Freitas salienta que a melhoria da eficiência da polinização é uma forma de aumentar a produtividade agrícola, ou seja, aumentar a produção na área já cultivada sem a necessidade de expandir o cultivo para novas áreas. “É uma das maneiras de atender ao aumento da população e à necessidade de produção de alimento com menor impacto ambiental”, declara.

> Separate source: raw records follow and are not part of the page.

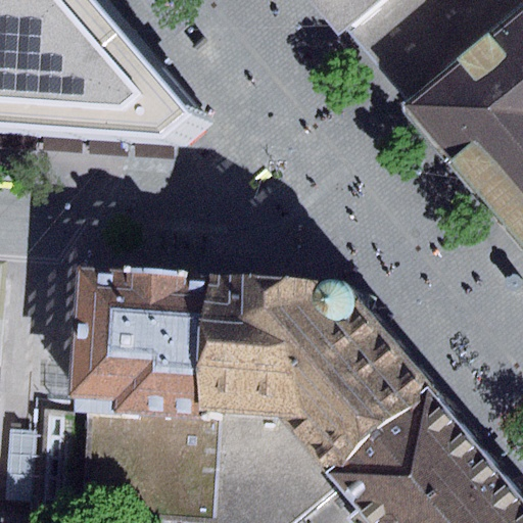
[(0,0),(0,134),(187,148),(214,127),(104,0),(0,0)]
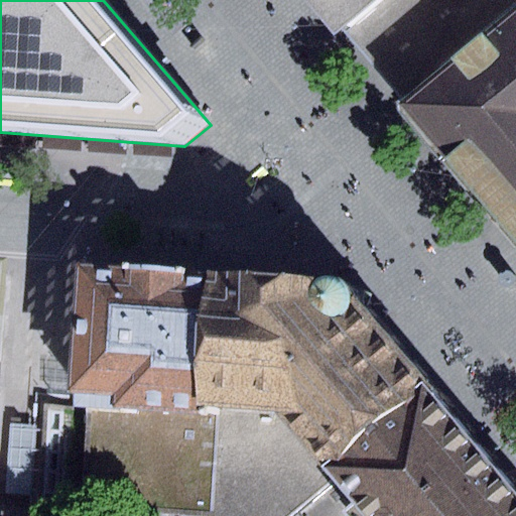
[(515,0),(302,0),(331,33),(340,25),(410,109),(432,90),(424,81),(515,2),(515,0)]
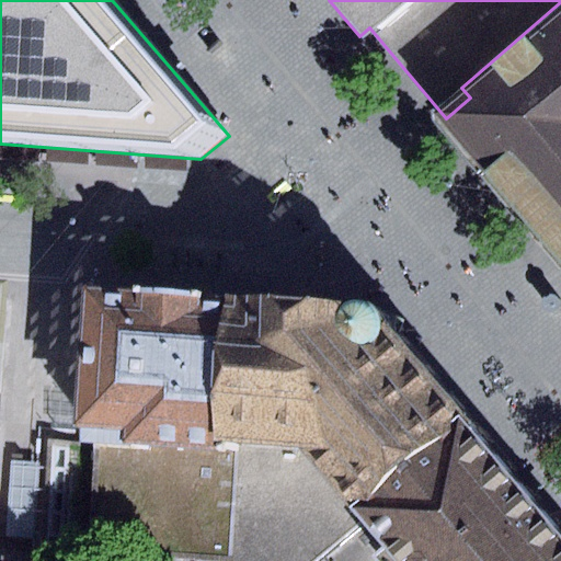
[(446,118),(442,121),(560,262),(560,24),(470,98),(446,118)]
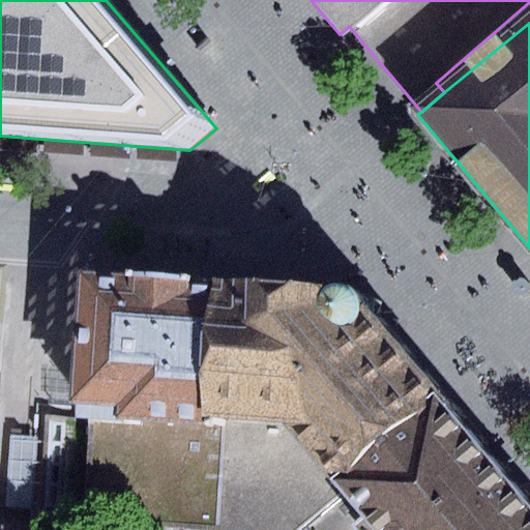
[(193,418),(202,277),(82,270),(71,417),(46,416),(38,529),(49,529),(213,529),(222,420),(193,418)]
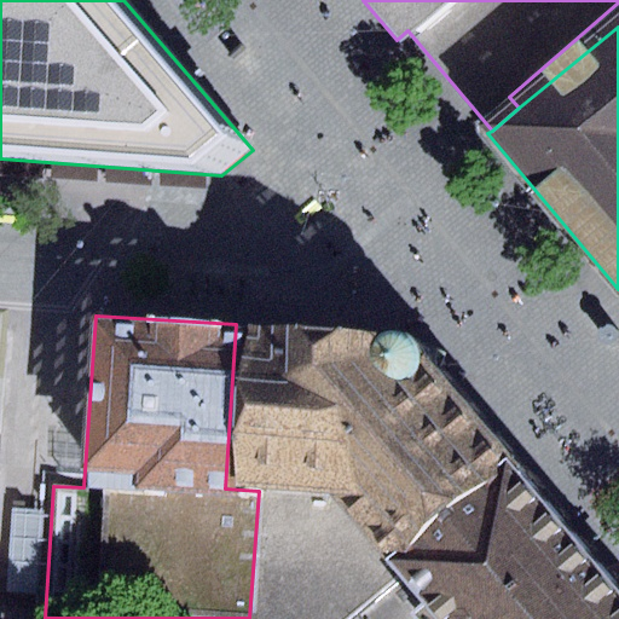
[(368,330),(236,324),(225,489),(259,491),(249,618),(347,618),(514,479),(489,447),(410,346),(403,337),(388,331),(368,330)]
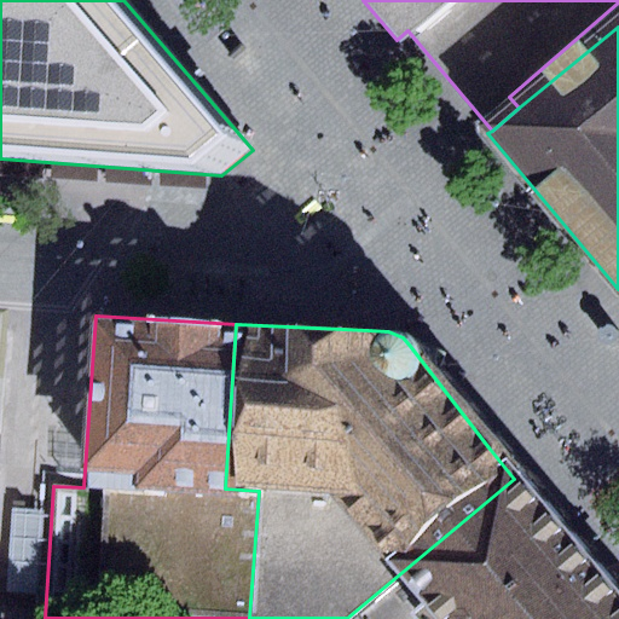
[(618,618),(618,601),(514,479),(347,618),(618,618)]
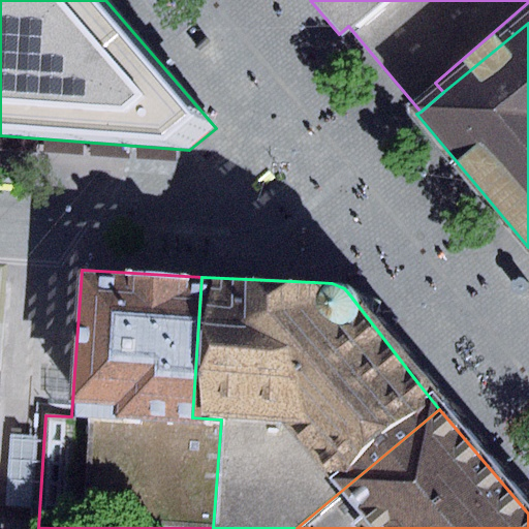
All buildings are outlined.
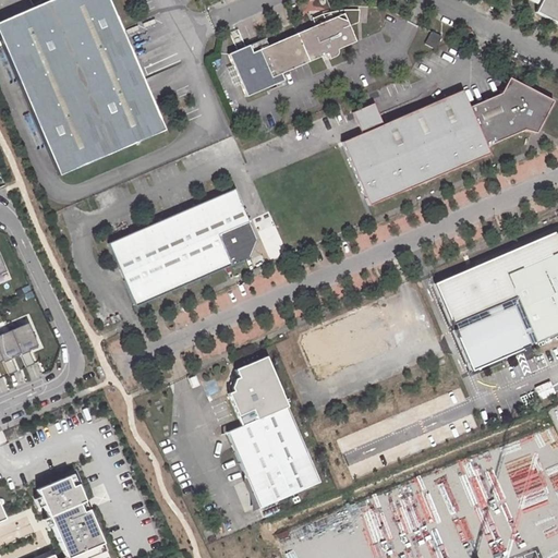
[(41,0),(0,17),(0,35),(59,173),(165,129),(110,0),(41,0)]
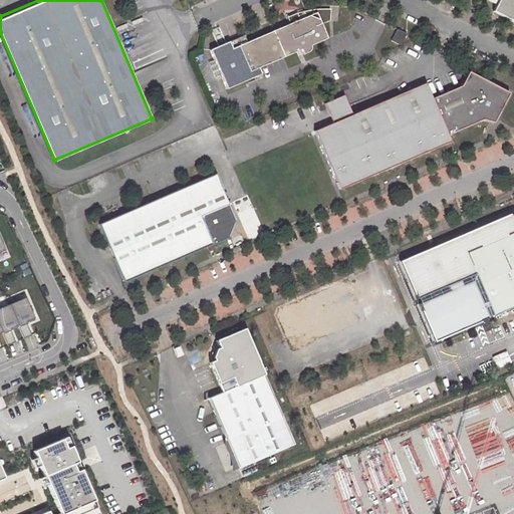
[(494,10),(513,20),(513,0),(499,0),(499,1),(497,5),(496,6),(494,10)]
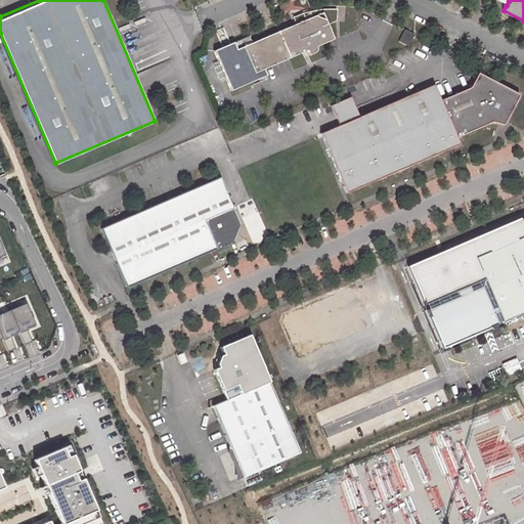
[(264,69),(307,50),(309,55),(317,52),(317,50),(318,49),(317,48),(316,47),(334,39),(329,26),(337,22),(338,12),(332,10),(325,9),(319,10),(313,10),(312,11),(314,15),(306,19),(297,24),(253,41),(250,35),(214,49),(230,89),(266,75),(264,69)]
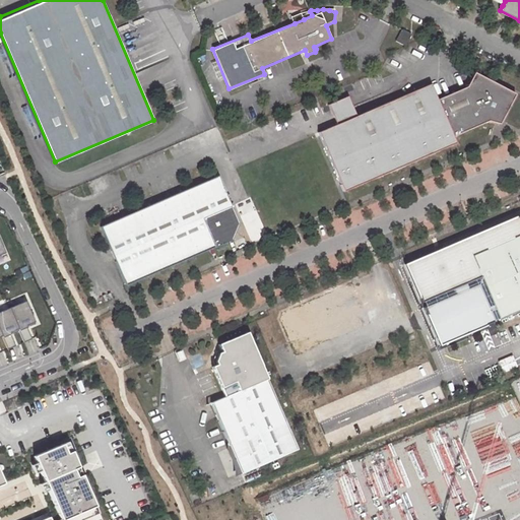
[(301,13),(291,17),(295,23),(304,19),(301,13)]
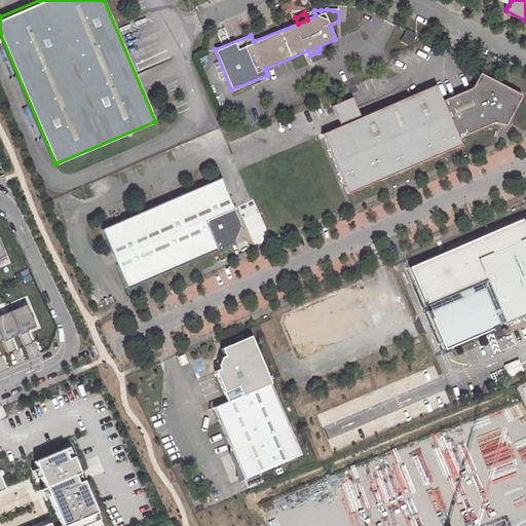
[(408,29),(401,41),(411,46),(417,34),(408,29)]
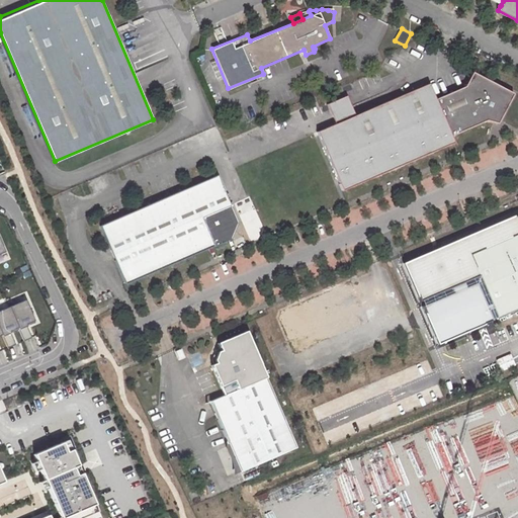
[(386,157),(393,170),(454,144),(451,137),(487,121),(492,122),(500,120),(514,94),(472,72),(464,87),(436,99),(429,83),(366,109),(386,157)]
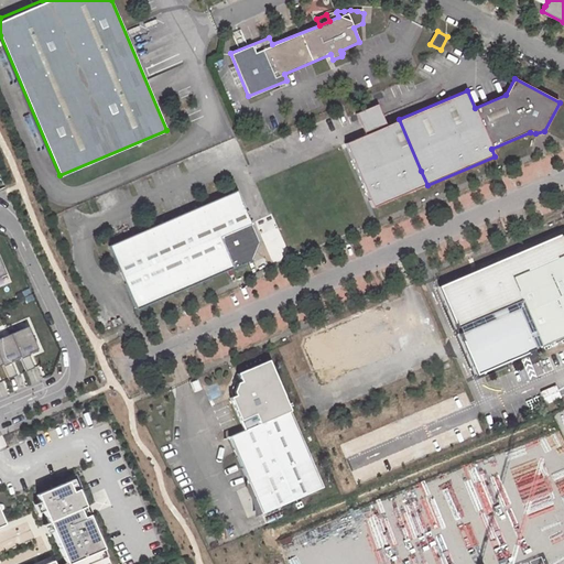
[(344,143),(371,209),(427,185),(421,171),(399,119),(386,125),(377,102),(356,112),(365,133),(344,143)]
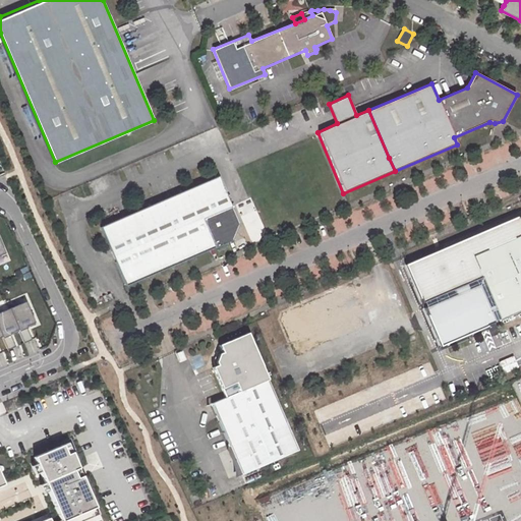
[(219,175),(101,226),(125,285),(229,241),(237,220),(219,175)]
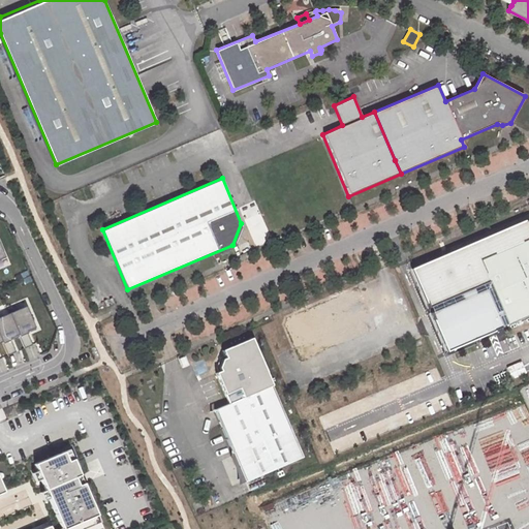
[(490,282),(508,325),(528,316),(528,219),(413,270),(430,309),(490,282)]
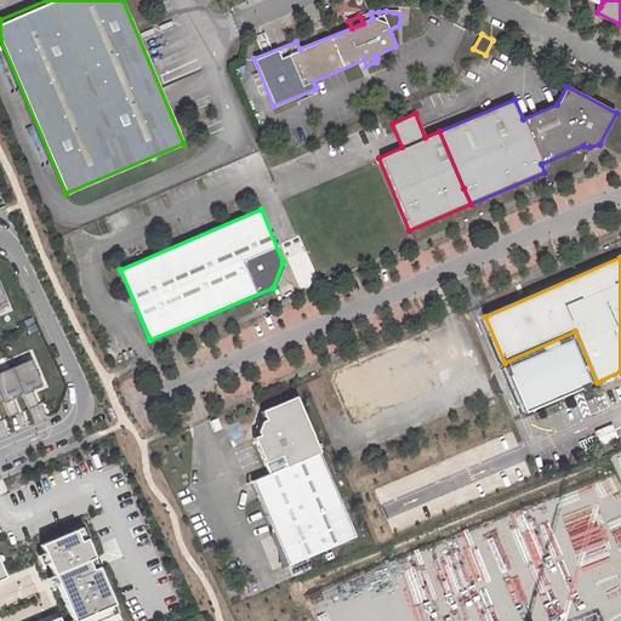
[(362,417),(434,385),(436,382),(436,379),(422,347),(419,345),(415,343),(342,376),(340,379),(339,381),(339,383),(353,416),(355,417),(358,419),(362,417)]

A pesquisa é oriunda da tese de doutorado de Nayanny Fernandes no Programa de Pós-Graduação em Zootecnia, como parte de uma parceria entre o Grupo de Pesquisa com Abelhas da UFC. Um artigo baseado na investigação foi publicado recentemente, em inglês, no periódico canadense Journal of Agricultural Science. (Artigo disponível em inglês)

Odor

O odor está entre as características florais mais importantes para que as abelhas reconheçam as flores e sejam atraídas por elas. As abelhas sentem os odores por meio de milhares de pequenos órgãos sensoriais localizados nas antenas, fazendo com que seu olfato seja até 100 vezes mais sensível que o humano. Dessa forma, elas são capazes não somente de reconhecer as flores pelo cheiro, mas também de distinguir através de seus odores característicos aquelas que possuem as melhores recompensas de néctar e pólen.